Met betrekking tot de positie van de consulent merkt de commissie het volgende op. De consulent is een gepensioneerde huisarts die sinds kort als patiënt in de praktijk van de arts staat ingeschreven. De arts verklaart dat er nog geen contact tussen haar en de consulent (haar patiënt) is geweest. Zoals in de EuthanasieCode 2018 staat aangegeven (zie hier) houdt de onafhankelijkheid van de consulent in dat deze in staat is een eigen oordeel te geven. Ook de schijn van niet-onafhankelijkheid moet worden voorkomen. De vereiste onafhankelijkheid van de consulent ten opzichte van de arts houdt in dat er geen persoonlijke, organisatorische hiërarchische of financiële relatie bestaat. Indien de consulent patiënt is van de arts, is er sprake van een persoonlijke relatie. Om die reden komt een consulent die patiënt is van de arts niet in aanmerking om als consulent op te treden. Wat de onderhavige zaak aangaat, overweegt de commissie dat strikt genomen de consulent niet als zodanig had behoren op te treden.
Op basis van de schriftelijke toelichtingen van de arts en de consulent is voor de commissie het volgende komen vast te staan.
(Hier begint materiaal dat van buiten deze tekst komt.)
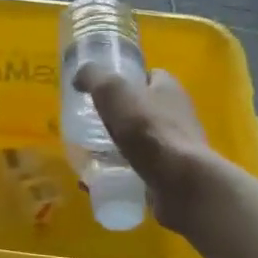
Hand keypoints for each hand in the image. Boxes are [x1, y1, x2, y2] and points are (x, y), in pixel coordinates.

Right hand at [74, 66, 230, 229]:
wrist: (178, 181)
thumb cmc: (146, 128)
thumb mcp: (112, 90)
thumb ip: (93, 77)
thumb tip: (79, 78)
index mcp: (169, 88)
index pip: (149, 76)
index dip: (127, 79)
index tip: (103, 90)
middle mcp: (178, 114)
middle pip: (145, 108)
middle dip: (121, 115)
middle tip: (93, 123)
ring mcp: (177, 146)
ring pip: (143, 140)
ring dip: (121, 146)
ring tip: (93, 153)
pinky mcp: (173, 175)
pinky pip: (143, 169)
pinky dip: (124, 172)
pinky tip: (103, 180)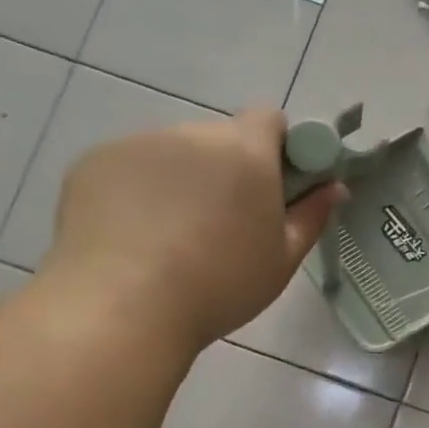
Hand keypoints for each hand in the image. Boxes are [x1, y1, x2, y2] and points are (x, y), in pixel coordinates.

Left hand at [45, 109, 342, 350]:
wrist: (121, 307)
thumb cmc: (219, 285)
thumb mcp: (282, 260)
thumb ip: (311, 216)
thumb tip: (335, 188)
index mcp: (246, 151)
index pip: (270, 119)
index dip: (278, 148)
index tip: (276, 188)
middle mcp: (193, 134)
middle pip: (220, 140)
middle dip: (228, 170)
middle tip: (224, 224)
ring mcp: (138, 144)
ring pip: (173, 154)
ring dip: (182, 180)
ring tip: (170, 238)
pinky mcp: (93, 162)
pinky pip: (131, 168)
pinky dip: (137, 191)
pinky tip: (131, 236)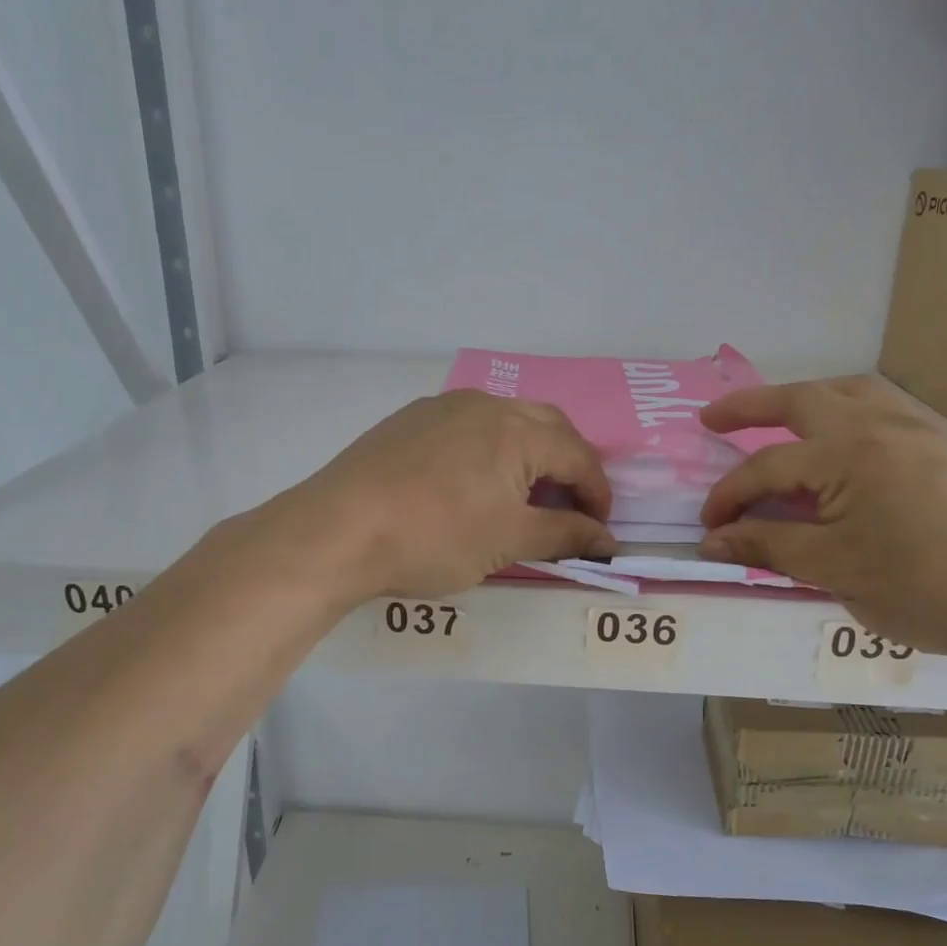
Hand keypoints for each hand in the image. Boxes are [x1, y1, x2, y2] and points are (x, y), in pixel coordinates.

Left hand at [290, 390, 615, 600]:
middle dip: (568, 465)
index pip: (579, 456)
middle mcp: (485, 404)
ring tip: (523, 496)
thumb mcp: (508, 541)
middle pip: (548, 427)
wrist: (337, 529)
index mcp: (518, 429)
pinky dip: (489, 451)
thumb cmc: (434, 537)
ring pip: (505, 421)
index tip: (599, 532)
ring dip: (528, 454)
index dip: (598, 495)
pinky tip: (472, 483)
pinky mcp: (410, 419)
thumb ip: (565, 535)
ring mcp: (443, 407)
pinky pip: (468, 426)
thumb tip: (609, 541)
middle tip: (568, 507)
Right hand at [698, 376, 946, 663]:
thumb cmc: (927, 588)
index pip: (767, 467)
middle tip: (712, 419)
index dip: (728, 496)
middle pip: (801, 399)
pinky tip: (841, 446)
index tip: (707, 528)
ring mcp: (919, 430)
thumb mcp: (834, 570)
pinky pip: (881, 410)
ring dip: (803, 400)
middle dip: (749, 406)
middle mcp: (881, 425)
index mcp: (848, 453)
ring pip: (848, 393)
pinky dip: (844, 413)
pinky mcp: (946, 447)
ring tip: (777, 419)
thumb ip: (768, 546)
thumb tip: (712, 540)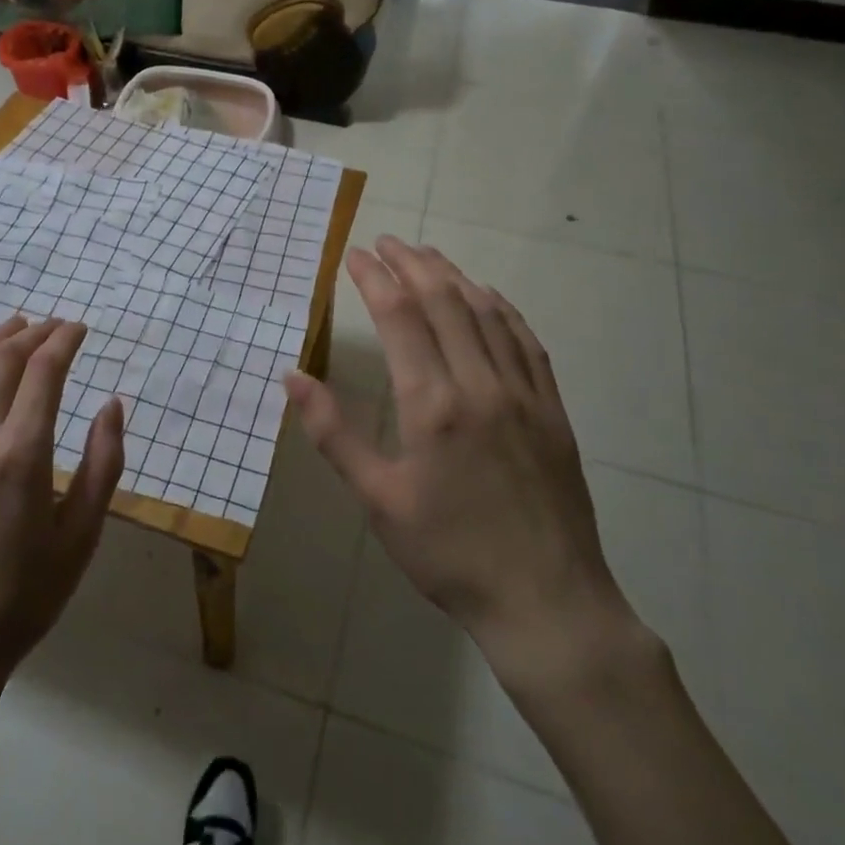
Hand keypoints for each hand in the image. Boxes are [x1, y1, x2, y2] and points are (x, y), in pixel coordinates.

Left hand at [0, 316, 125, 689]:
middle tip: (55, 325)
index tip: (79, 328)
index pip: (44, 371)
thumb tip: (111, 406)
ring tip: (14, 327)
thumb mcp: (80, 537)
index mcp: (22, 454)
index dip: (64, 340)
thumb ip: (102, 465)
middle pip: (3, 360)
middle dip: (33, 333)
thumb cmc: (23, 597)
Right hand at [284, 238, 643, 694]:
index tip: (354, 254)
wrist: (546, 602)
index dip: (375, 278)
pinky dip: (501, 307)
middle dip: (411, 263)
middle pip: (444, 301)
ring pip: (487, 312)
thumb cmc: (448, 553)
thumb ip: (333, 432)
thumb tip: (292, 376)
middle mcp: (480, 384)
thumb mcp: (378, 500)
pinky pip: (526, 340)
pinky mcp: (552, 409)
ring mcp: (524, 393)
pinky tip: (487, 297)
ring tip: (427, 256)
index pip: (400, 316)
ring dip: (453, 276)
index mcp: (433, 404)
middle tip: (385, 242)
De arts en de consulent hebben bij de aanvraag van de consultatie expliciet aandacht besteed aan het gegeven dat de consulent als patiënt staat ingeschreven in de praktijk van de arts. De arts en consulent hebben bewust een afweging gemaakt en zijn tot de slotsom gekomen dat de onafhankelijkheid niet in het geding was mede omdat er nog geen patiëntencontact was geweest en er dus - materieel gesproken - nog geen arts-patiëntrelatie bestond. De gedragsregel uit de in mei 2018 gepubliceerde EuthanasieCode 2018 – dat een consulent die arts of patiënt is van de uitvoerend arts niet als consulent kan optreden – kenden de arts en de consulent (nog) niet.
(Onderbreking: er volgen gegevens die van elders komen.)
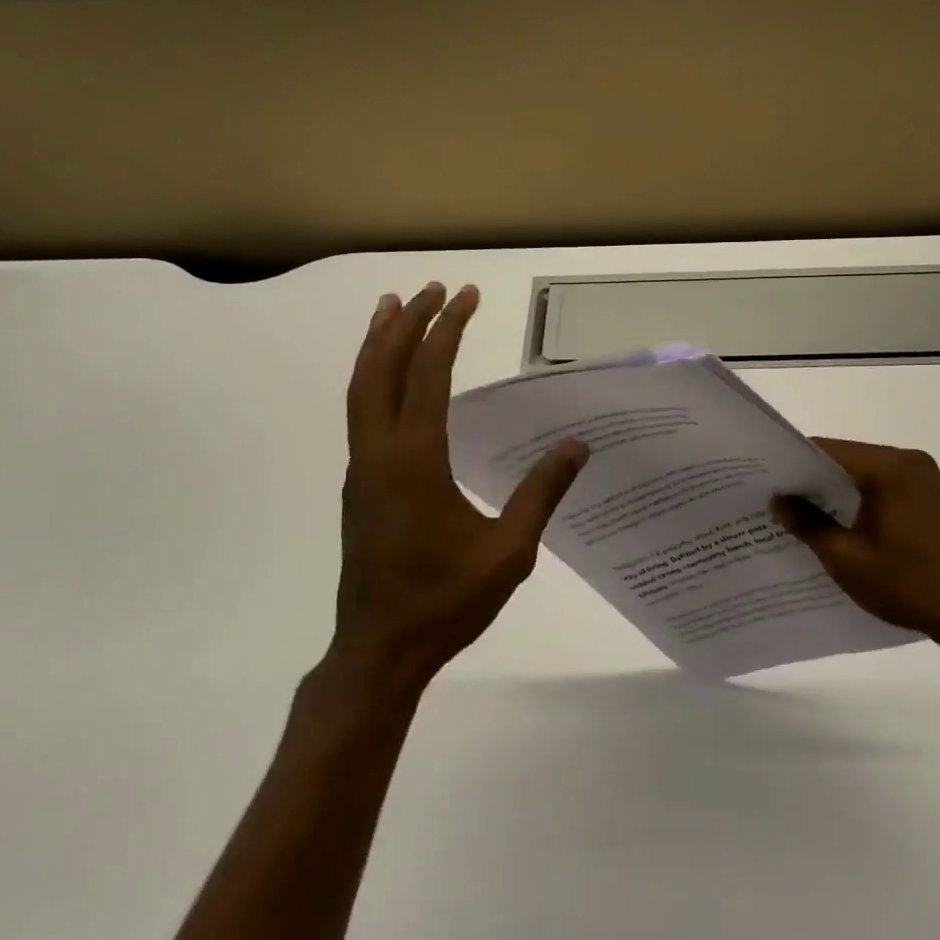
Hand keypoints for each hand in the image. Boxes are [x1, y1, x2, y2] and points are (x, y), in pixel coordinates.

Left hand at [331, 282, 588, 689]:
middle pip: (382, 370)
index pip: (428, 376)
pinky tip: (391, 379)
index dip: (446, 331)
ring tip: (393, 309)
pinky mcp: (360, 486)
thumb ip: (541, 493)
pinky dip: (373, 378)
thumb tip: (578, 445)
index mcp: (414, 461)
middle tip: (431, 289)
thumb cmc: (445, 601)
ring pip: (361, 390)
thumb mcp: (509, 551)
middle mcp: (380, 454)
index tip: (465, 296)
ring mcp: (363, 469)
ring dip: (378, 345)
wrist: (379, 650)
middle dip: (406, 324)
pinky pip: (362, 413)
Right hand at [773, 439, 939, 648]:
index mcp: (890, 468)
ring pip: (862, 474)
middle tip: (773, 497)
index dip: (793, 463)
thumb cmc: (907, 584)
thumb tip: (777, 500)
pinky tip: (834, 522)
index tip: (763, 479)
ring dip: (833, 491)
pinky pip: (881, 487)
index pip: (828, 450)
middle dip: (811, 478)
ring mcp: (923, 479)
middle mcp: (909, 462)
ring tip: (796, 511)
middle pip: (846, 459)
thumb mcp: (846, 558)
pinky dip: (856, 500)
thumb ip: (808, 523)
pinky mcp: (929, 497)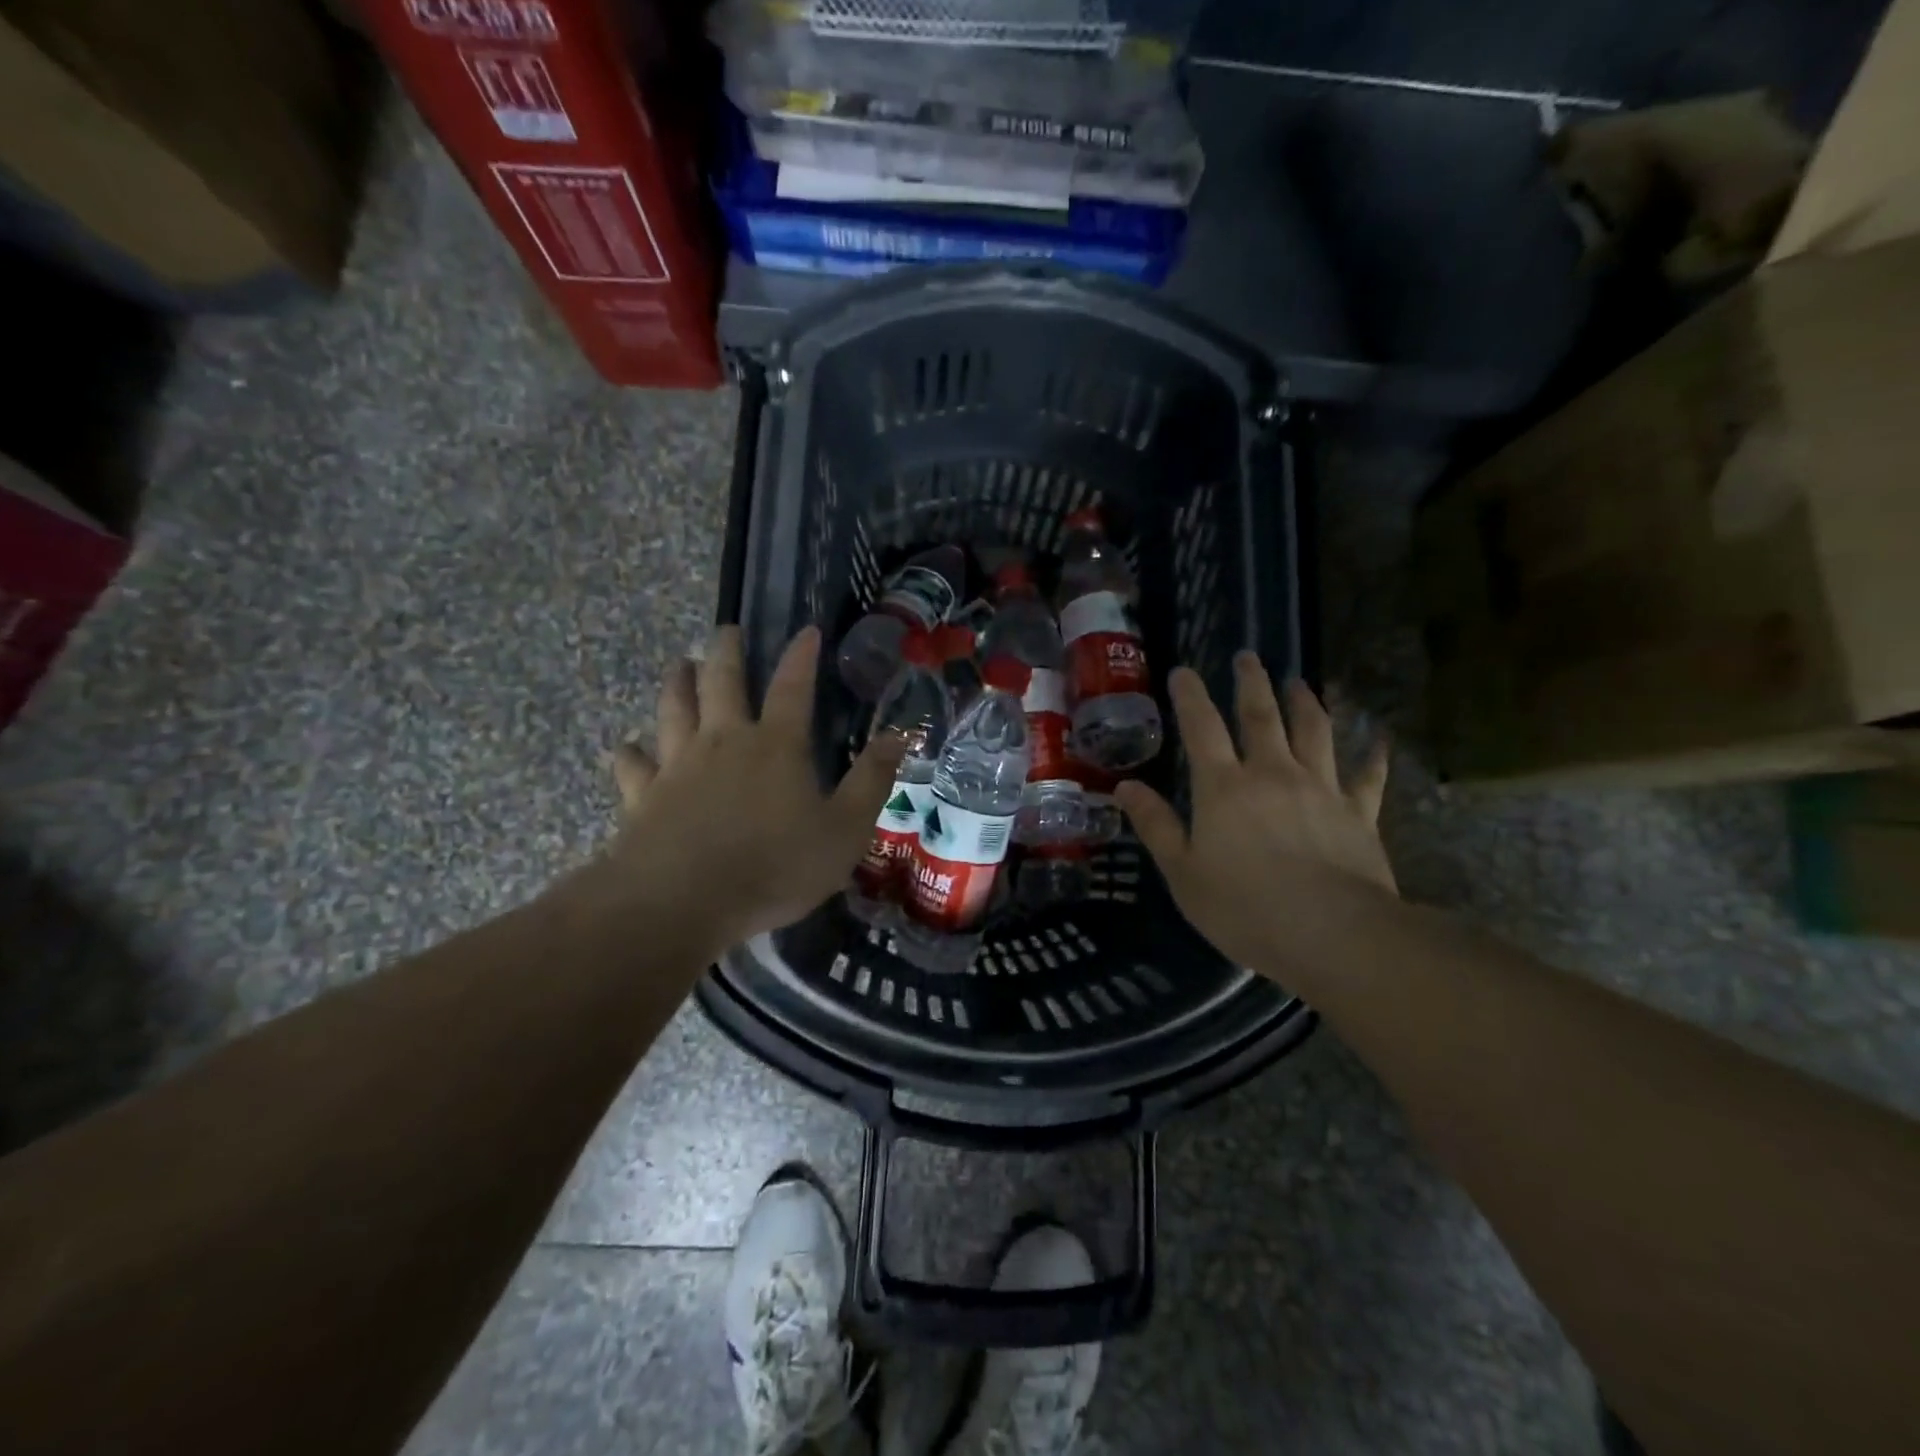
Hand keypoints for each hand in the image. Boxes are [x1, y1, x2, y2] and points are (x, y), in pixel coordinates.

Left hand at [592, 626, 905, 952]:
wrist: (682, 902)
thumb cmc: (774, 867)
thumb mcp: (845, 831)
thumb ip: (872, 781)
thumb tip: (898, 736)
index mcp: (776, 746)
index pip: (793, 687)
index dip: (801, 656)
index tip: (805, 630)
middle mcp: (724, 742)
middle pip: (721, 682)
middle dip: (726, 651)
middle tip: (726, 630)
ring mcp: (677, 766)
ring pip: (673, 710)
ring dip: (677, 683)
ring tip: (680, 666)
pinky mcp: (642, 797)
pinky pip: (633, 765)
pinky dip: (631, 752)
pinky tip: (629, 747)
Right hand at [1116, 654, 1393, 978]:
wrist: (1333, 934)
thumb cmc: (1245, 907)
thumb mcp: (1182, 872)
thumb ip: (1156, 825)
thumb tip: (1125, 787)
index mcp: (1224, 787)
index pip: (1202, 728)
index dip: (1191, 696)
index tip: (1185, 671)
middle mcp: (1273, 774)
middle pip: (1262, 716)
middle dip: (1252, 683)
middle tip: (1248, 656)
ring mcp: (1321, 789)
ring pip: (1314, 732)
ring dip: (1306, 703)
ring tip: (1301, 681)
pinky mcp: (1359, 813)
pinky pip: (1368, 777)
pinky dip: (1373, 756)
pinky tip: (1380, 740)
De commissie overweegt dat, nu de consulent nog maar kort als patiënt in de praktijk van de arts stond ingeschreven en er in feite nog geen contact tussen beiden heeft plaatsgevonden, het te ver voert om te concluderen dat vanwege een persoonlijke band de in acht te nemen zorgvuldigheid in het geding zou zijn. Daarnaast acht de commissie van belang dat de arts de consulent via ATACOM heeft benaderd. Voorts is voor de commissie van doorslaggevend belang dat zowel de arts als de consulent onomwonden verklaren dat het actueel worden van de arts-patiëntrelatie een consultatie in de weg staat. Beiden onderschrijven de EuthanasieCode 2018 en verklaren deze in de toekomst te zullen volgen. Daarnaast weegt de commissie mee dat het een relatief nieuwe gedragsregel betreft.
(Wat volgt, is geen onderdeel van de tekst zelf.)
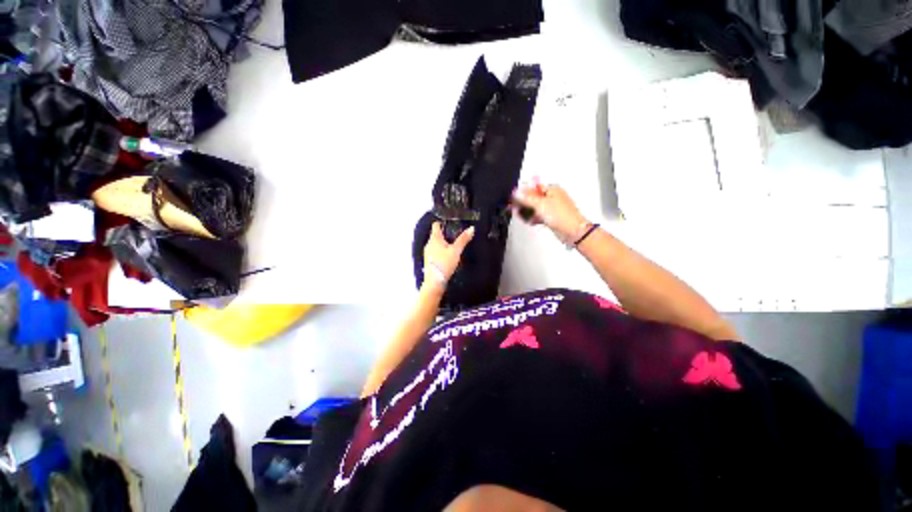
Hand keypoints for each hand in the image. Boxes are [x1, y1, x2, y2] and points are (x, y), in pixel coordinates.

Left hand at [423, 222, 474, 286]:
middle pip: (436, 234)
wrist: (435, 282)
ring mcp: (428, 253)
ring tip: (453, 248)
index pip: (436, 224)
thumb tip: (470, 229)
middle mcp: (429, 244)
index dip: (443, 222)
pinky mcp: (429, 260)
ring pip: (436, 244)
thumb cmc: (443, 266)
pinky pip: (435, 252)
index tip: (449, 223)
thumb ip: (463, 239)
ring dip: (443, 244)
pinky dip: (441, 253)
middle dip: (445, 235)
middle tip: (454, 236)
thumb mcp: (456, 250)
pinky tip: (448, 258)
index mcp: (434, 238)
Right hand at [512, 183, 587, 242]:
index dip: (523, 192)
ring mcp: (553, 208)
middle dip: (524, 203)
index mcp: (552, 189)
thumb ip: (526, 198)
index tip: (514, 198)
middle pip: (534, 198)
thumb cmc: (563, 216)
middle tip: (515, 207)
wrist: (572, 231)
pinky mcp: (552, 218)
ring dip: (528, 212)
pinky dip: (534, 218)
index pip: (533, 187)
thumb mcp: (540, 204)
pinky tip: (530, 221)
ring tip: (521, 215)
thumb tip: (516, 193)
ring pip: (536, 208)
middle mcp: (553, 197)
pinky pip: (539, 216)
Gelet op het voorgaande oordeelt de commissie dat in dit specifieke geval de onafhankelijkheid van de consulent niet in het geding was en er ook geen sprake was van schijn van niet-onafhankelijkheid.
De arts heeft tenminste één andere, onafhankelijke arts geraadpleegd, die patiënte heeft gezien en schriftelijk zijn oordeel heeft gegeven over de zorgvuldigheidseisen.
De arts heeft de levensbeëindiging op verzoek medisch zorgvuldig uitgevoerd.
Beslissing
De arts heeft gehandeld overeenkomstig de zorgvuldigheidseisen bedoeld in artikel 2 lid 1 van de Wet toetsing levensbeëindiging op verzoek en hulp bij zelfdoding.